FINDING = source ──(no sanitizer)──► sink

Semgrep:
  semgrep --config p/owasp-top-ten .        # OWASP pack
  semgrep --config ./my-rule.yaml .         # custom rule
  semgrep --baseline-commit <sha> .         # only NEW findings
  semgrep --sarif -o out.sarif .            # SARIF for code scanning
  # nosemgrep: rule-id  — REASON              (justified suppression)

Taint rule = mode: taint + pattern-sources / -sinks / -sanitizers  → low noise
Severity drives policy: ERROR = block, WARNING/INFO = advise
Confidence ≠ severity: low-confidence high-severity → human review

Signal-to-noise levers: baseline · diff-only · tune packs · justified suppress
Secrets ≠ suppress → ROTATE (scan git HISTORY, not just HEAD)

Summary

A SAST finding is a tainted path from a source (untrusted input) to a sink (dangerous operation) with no sanitizer between.

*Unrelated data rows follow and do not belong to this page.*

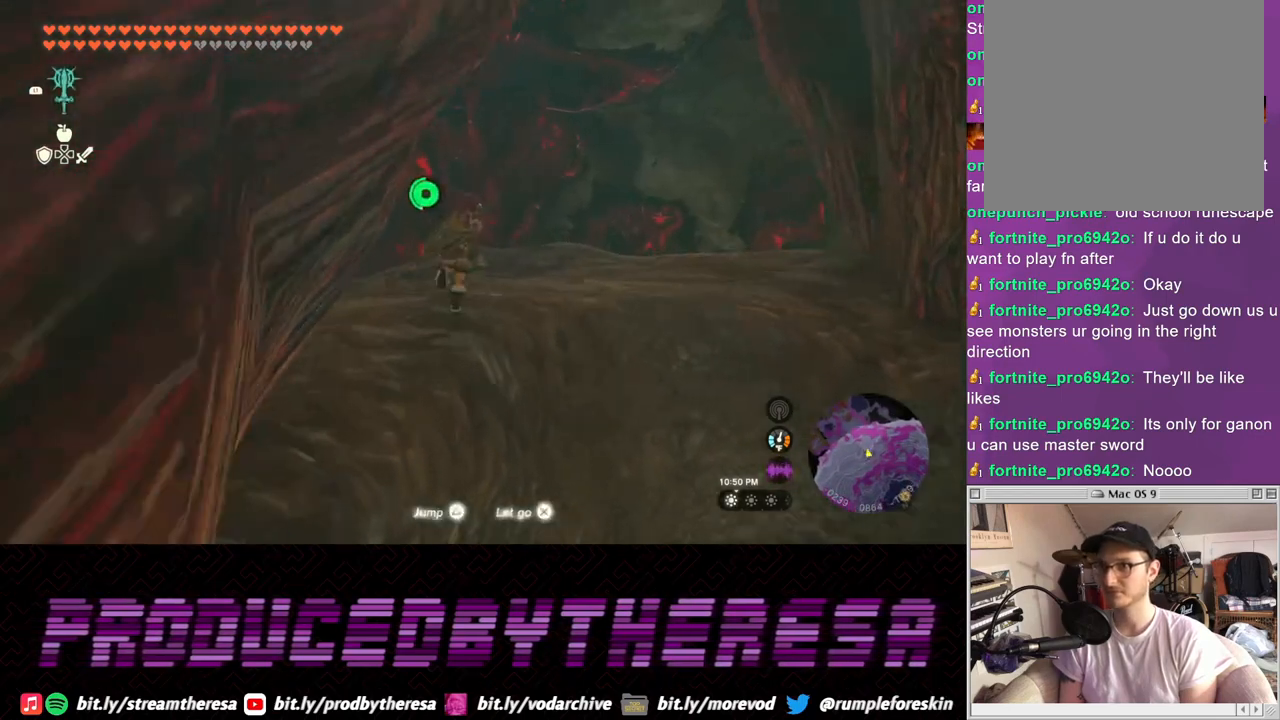
{"buttons": [], "left_stick": "up-right", "right_stick": "center", "events": [[33, "right_stick", "left"], [133, "left_stick", "up-right"], [133, "right_stick", "up"], [217, "right_stick", "center"], [283, "right_stick", "up"], [500, "right_stick", "center"]]}
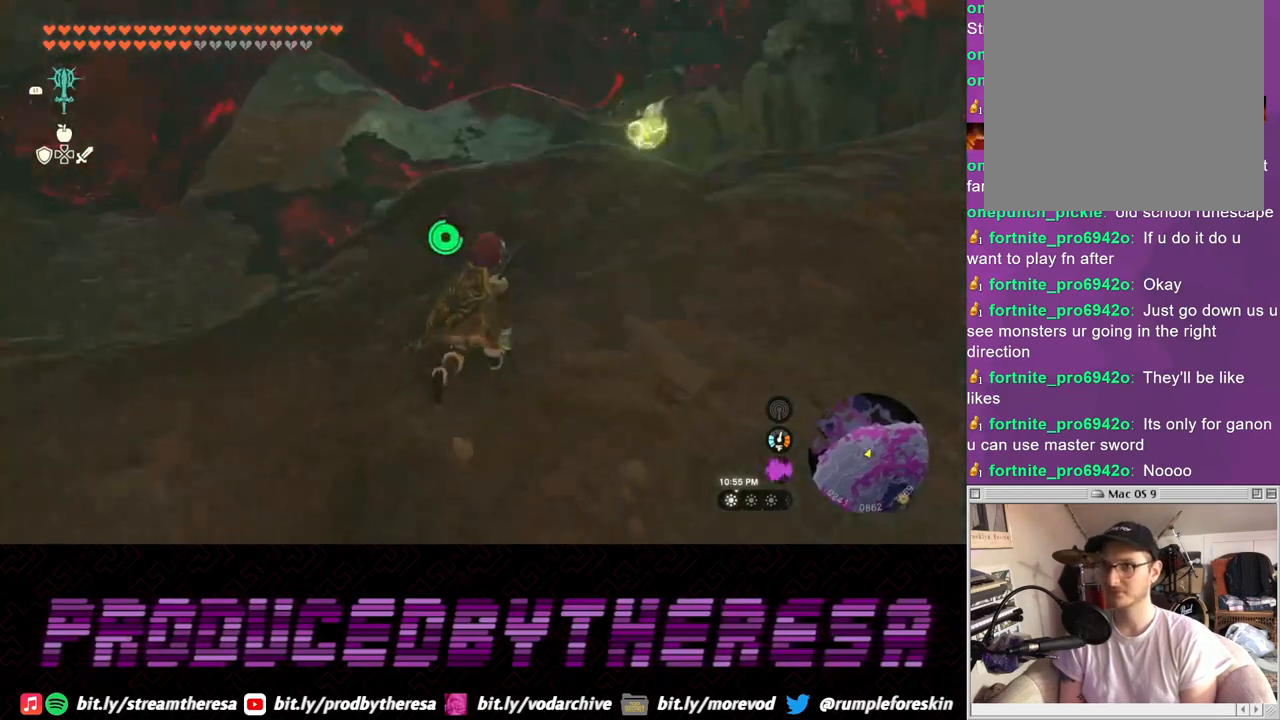
{"buttons": [], "left_stick": "up", "right_stick": "center", "events": [[67, "left_stick", "up"], [400, "right_stick", "left"], [500, "right_stick", "center"]]}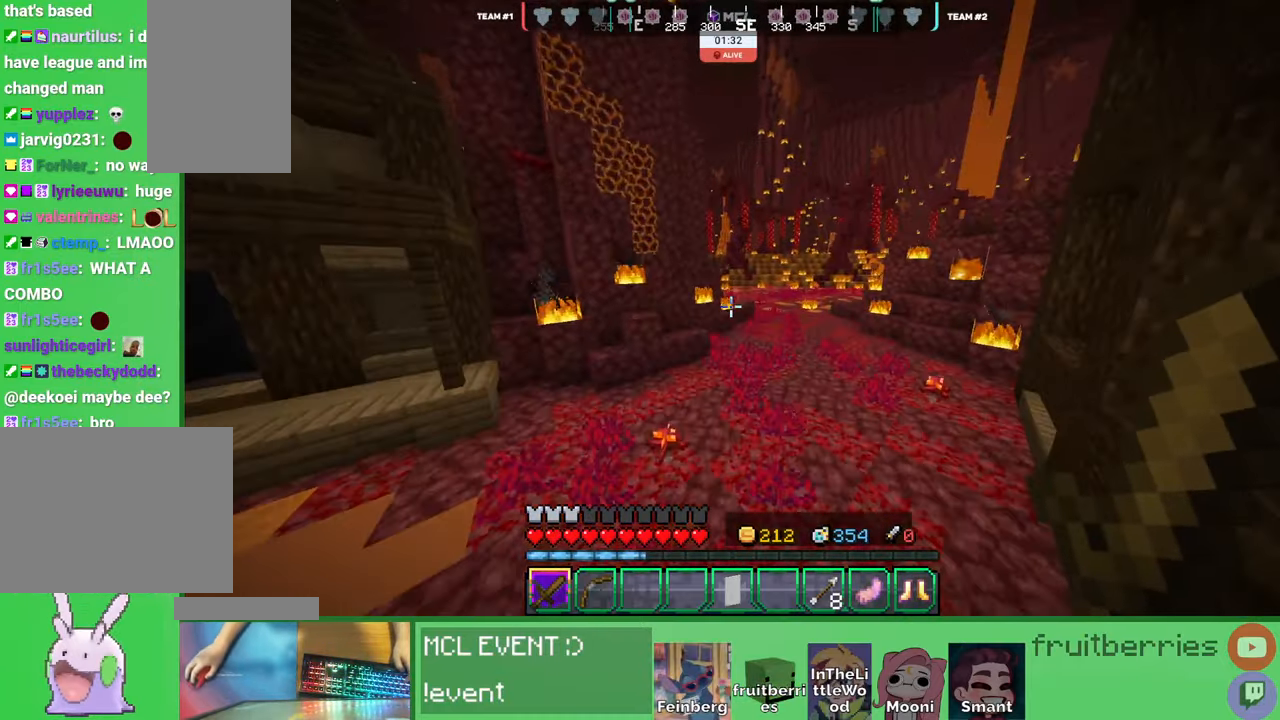
Gameplay with keyboard and mouse; each line is a JSON object with the keys and mouse buttons held at the frame after it. "events" lists presses ("down") and releases ("up") of "a", "ctrl", "d", "e", "q", "s", "shift", "space", "w", "mouse_left", "mouse_wheel", "mouse_right", "mouse_mb4" and "mouse_mb5" between this image and that frame as [ms after this image, input, new state], when the widget could be followed in between. "mouse_left", "mouse_wheel", "mouse_right", "mouse_mb4", "mouse_mb5" = the "left", "wheel", "right", "mb4", "mb5" buttons of the "mouse" list. No other keys are recorded. Fast repeated clicks can show as one long hold. "wheel" means that the mouse wheel is clicked or scrolled. Mouse movement is not recorded. Not read: other_keys.
{"keys": ["space", "w"], "mouse": [], "events": [[133, "d", "up"]]}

Tools range from pure pattern matchers (Bandit, gosec) through pattern-plus-dataflow (Semgrep) to deep dataflow (CodeQL). You consume curated rule packs and write a few taint-mode rules of your own; severity and confidence drive whether a finding blocks or advises. The decisive skill is managing signal-to-noise: baseline legacy code, scan only the diff in PRs, tune rule packs, and suppress false positives with justification — never silently. Emit SARIF so findings render inline on the PR. Secrets are the exception to suppression: a leaked credential must be rotated, because it lives in git history forever.

Further Reading

  • Semgrep taint-mode and rule-writing documentation; the Semgrep registry.
  • SARIF specification (OASIS) and GitHub/GitLab code-scanning guides.
  • gitleaks and trufflehog for git-history secret scanning.
  • The sql-injection-prevention, xss-prevention, secrets-management, and input-validation skills.